All data fetched at runtime / install time. No vendor secrets, no API keys required for default operation.
## Contributing
Contributions welcome — bug reports, feature ideas, code, docs improvements. See [CONTRIBUTING.md](CONTRIBUTING.md) for setup, code style, and what kinds of contributions are most useful.

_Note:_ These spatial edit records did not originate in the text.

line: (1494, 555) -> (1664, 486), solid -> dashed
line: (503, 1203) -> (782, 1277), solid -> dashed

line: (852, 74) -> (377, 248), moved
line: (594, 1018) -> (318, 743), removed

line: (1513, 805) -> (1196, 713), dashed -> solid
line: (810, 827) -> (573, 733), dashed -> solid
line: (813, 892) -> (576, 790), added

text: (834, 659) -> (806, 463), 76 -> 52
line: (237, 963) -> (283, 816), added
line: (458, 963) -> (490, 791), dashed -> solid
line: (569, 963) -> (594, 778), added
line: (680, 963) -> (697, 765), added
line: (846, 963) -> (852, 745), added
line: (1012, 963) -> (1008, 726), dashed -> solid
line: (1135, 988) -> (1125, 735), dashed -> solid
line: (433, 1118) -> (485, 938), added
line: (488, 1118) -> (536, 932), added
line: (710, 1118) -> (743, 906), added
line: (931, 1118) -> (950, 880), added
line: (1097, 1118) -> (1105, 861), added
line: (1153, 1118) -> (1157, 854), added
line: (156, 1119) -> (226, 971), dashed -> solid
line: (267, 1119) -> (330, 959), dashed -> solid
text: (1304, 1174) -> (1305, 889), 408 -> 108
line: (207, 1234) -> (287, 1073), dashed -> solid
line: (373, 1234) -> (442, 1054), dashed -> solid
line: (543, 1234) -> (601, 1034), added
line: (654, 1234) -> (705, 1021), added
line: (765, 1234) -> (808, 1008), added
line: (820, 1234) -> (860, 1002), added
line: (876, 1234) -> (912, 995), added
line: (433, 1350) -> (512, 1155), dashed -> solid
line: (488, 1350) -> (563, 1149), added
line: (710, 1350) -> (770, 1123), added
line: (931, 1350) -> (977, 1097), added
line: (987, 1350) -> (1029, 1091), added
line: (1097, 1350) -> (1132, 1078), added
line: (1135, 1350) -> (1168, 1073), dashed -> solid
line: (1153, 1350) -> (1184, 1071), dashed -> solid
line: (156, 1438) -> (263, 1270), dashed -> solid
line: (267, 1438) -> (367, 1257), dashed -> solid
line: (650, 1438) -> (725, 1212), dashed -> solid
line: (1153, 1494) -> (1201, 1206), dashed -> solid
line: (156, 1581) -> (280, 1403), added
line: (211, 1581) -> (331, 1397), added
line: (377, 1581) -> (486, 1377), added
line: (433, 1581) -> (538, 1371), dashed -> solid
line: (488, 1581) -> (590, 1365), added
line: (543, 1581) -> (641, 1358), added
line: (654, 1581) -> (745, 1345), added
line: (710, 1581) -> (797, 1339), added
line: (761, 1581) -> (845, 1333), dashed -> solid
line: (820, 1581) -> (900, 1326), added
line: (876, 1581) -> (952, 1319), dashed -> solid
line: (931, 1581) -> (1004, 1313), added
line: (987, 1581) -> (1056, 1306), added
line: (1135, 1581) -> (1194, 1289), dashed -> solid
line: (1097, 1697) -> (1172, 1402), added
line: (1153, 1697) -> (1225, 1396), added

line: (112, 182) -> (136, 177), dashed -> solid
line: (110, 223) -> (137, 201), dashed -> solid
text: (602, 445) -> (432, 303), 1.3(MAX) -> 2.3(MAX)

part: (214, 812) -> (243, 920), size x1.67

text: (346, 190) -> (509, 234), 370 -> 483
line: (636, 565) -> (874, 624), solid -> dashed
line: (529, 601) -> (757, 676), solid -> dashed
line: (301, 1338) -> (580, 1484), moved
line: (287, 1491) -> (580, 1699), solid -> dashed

- **Bugs**: open an [issue](https://github.com/djeshkov/nginx-autoblock/issues/new?template=bug_report.yml).
- **Feature ideas / new signals**: open an [issue](https://github.com/djeshkov/nginx-autoblock/issues/new?template=feature_request.yml).
- **Questions / tuning advice / sharing configs**: open a [Discussion](https://github.com/djeshkov/nginx-autoblock/discussions).
- **Security vulnerabilities**: see [SECURITY.md](SECURITY.md) — please do **not** file public issues.
## License
MIT. See [LICENSE](LICENSE).
## Acknowledgements
Inspired by frustration with distributed bot crawls slipping past `limit_req_zone $binary_remote_addr` and observation that headless-Chrome bots show up in Google Analytics as "real users" while staying nearly invisible in server-log top-IP statistics.